Les consommateurs rencontrés dans ces deux marchés pensent en général que les fruits sont trop chers. «Si je dois offrir un fruit à tous les membres de ma famille, je dois débourser au moins le double du prix de popote donné à Madame à la maison», se plaint Salif, un infirmier.
«Pratiquement, j’achète chaque jour les fruits pour ma famille à la descende du travail. J’achète généralement de la banane, des oranges et du melon. Mais, à cause de la hausse des prix, je ne pourrai pas acheter comme avant car ma situation financière n’est pas du tout favorable», indique M. Doucouré Oumar, chef de famille résidant à l’Hippodrome 2.
En plus de la cherté, certains consommateurs se plaignent aussi de la qualité des fruits bourrés d’engrais. «Je n’achète pas les fruits ces temps-ci car les jardiniers et fermiers font tout pour que leurs produits puissent murir tôt afin de les vendre rapidement», déplore une consommatrice.
Il faut aussi rappeler que le Covid-19 pèse beaucoup sur la vente des fruits avec la fermeture des hôtels, des restaurants et d’autres espaces de loisirs qui sont de gros clients.

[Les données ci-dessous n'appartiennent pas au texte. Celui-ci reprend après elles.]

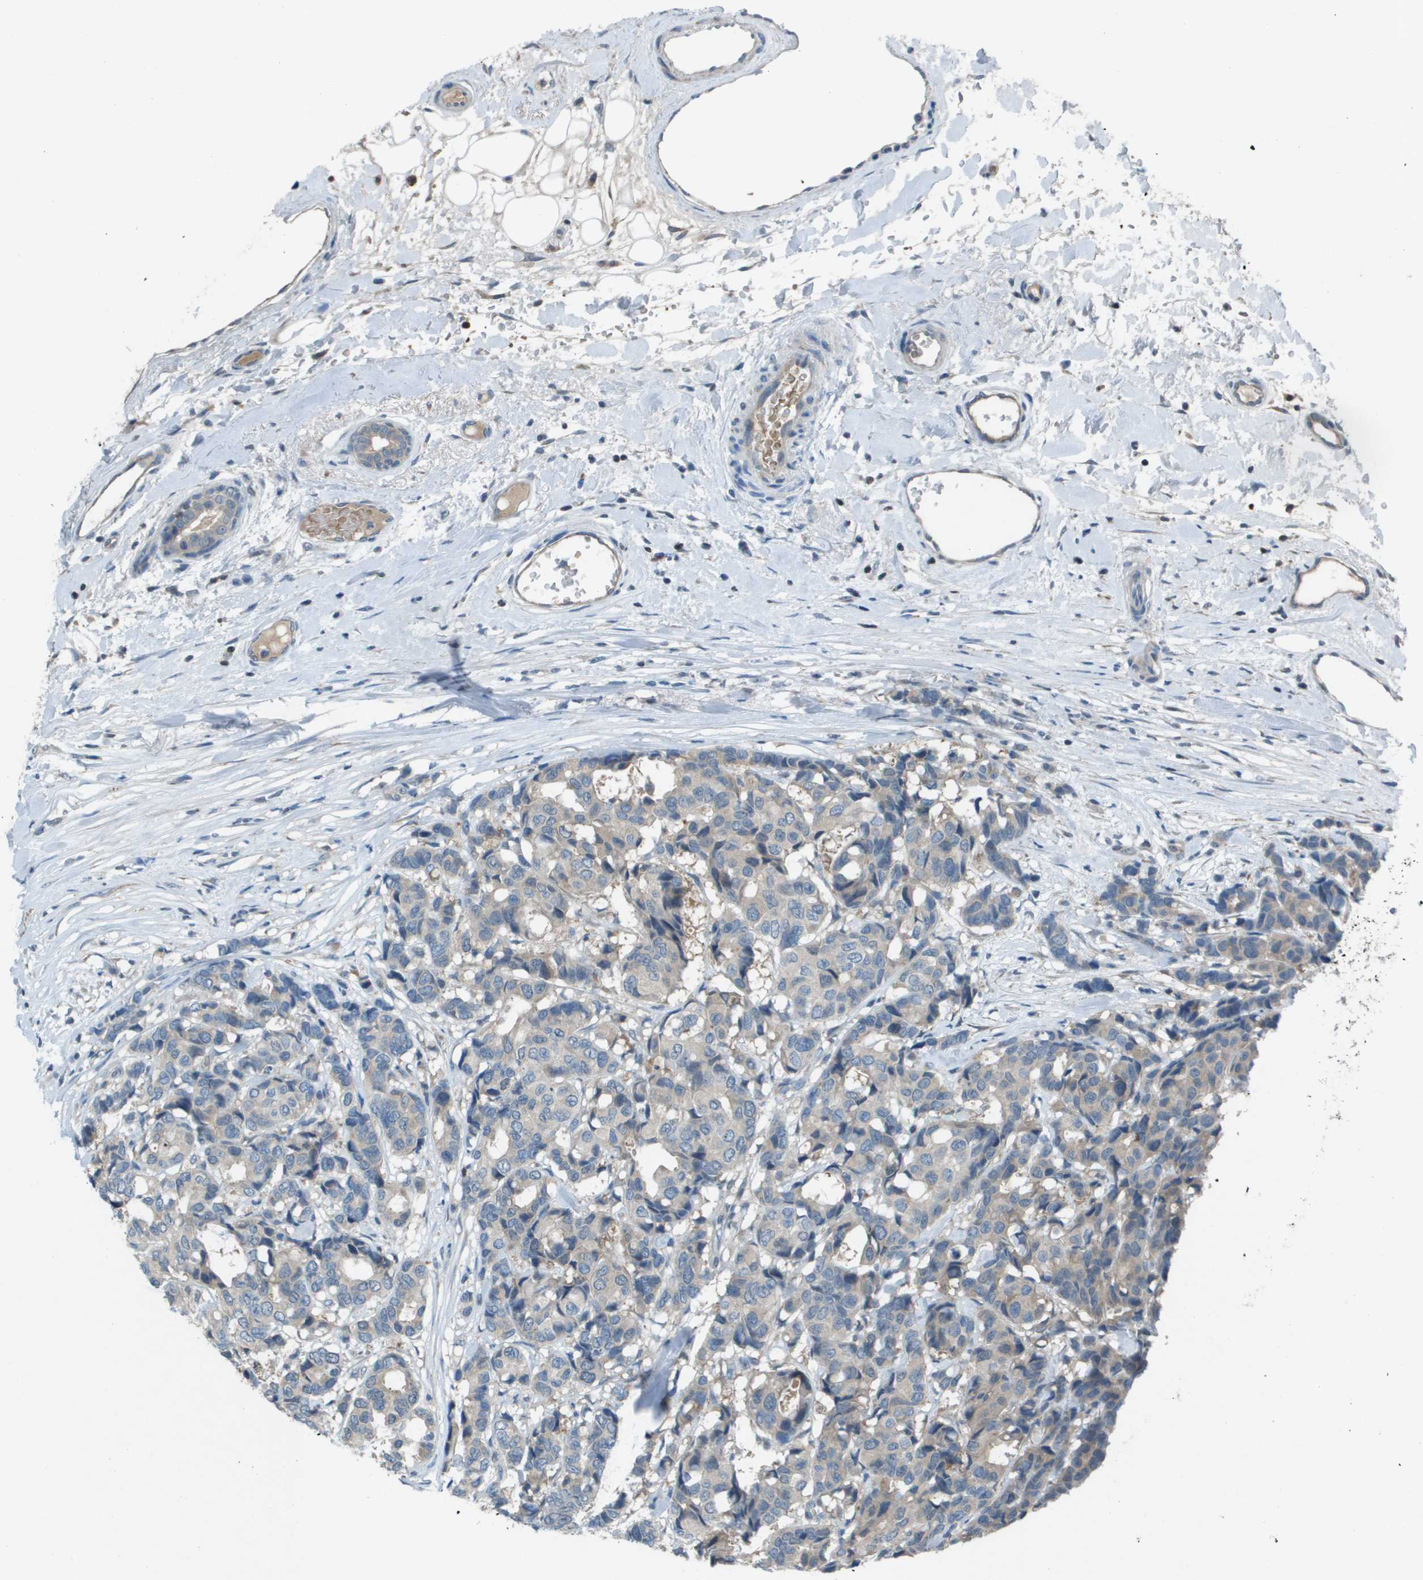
{"staining": {"intensity": "weak", "quantity": "25%-75%", "location": "cytoplasmic/membranous"}, "tissue": "breast cancer", "cell_type": "Tumor cells", "image_type": "cancer", "snomed": [{"axis": "morphology", "description": "Duct carcinoma"}, {"axis": "topography", "description": "Breast"}], "caption": "Breast cancer (intraductal carcinoma) stained for a protein (brown) reveals weak cytoplasmic/membranous positive staining in approximately 25%-75% of tumor cells.", "gene": "CAMK4", "patient": {"sex": "female", "age": 87}}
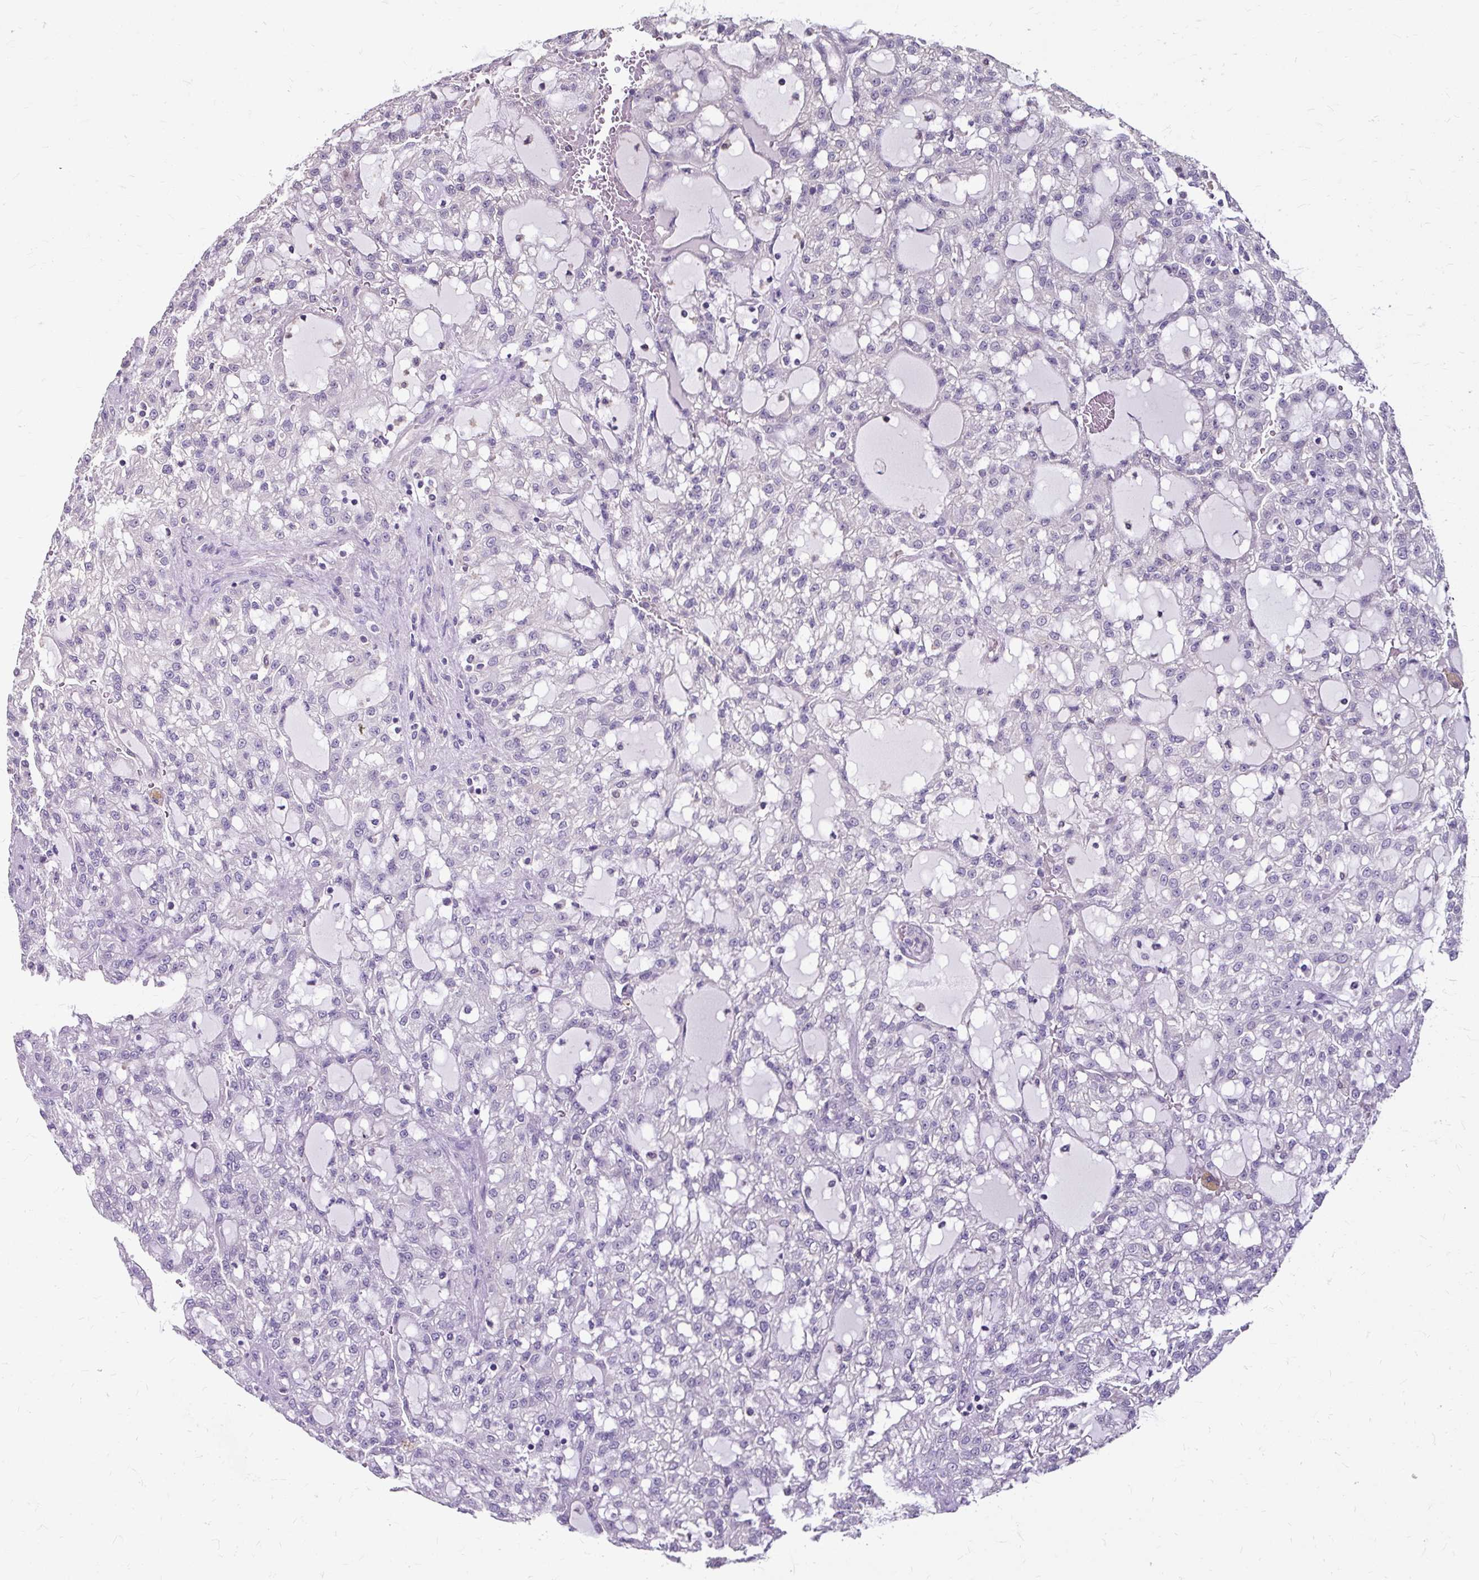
{"staining": {"intensity": "negative", "quantity": "none", "location": "none"}, "tissue": "renal cancer", "cell_type": "Tumor cells", "image_type": "cancer", "snomed": [{"axis": "morphology", "description": "Adenocarcinoma, NOS"}, {"axis": "topography", "description": "Kidney"}], "caption": "Immunohistochemistry (IHC) photomicrograph of neoplastic tissue: adenocarcinoma (renal) stained with DAB (3,3'-diaminobenzidine) demonstrates no significant protein expression in tumor cells.", "gene": "KLHL24", "patient": {"sex": "male", "age": 63}}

Une concertation est en tout cas indispensable entre l’Etat, les producteurs, les vendeurs et les consommateurs afin de baliser les meilleurs schémas d’approvisionnement de la capitale avec la production nationale abondante mais peu valorisée. Pour de nombreux Maliens, c’est une honte que le Mali importe certains fruits (oranges, citrons, banane, mandarines, melon…) avec ses immenses potentialités.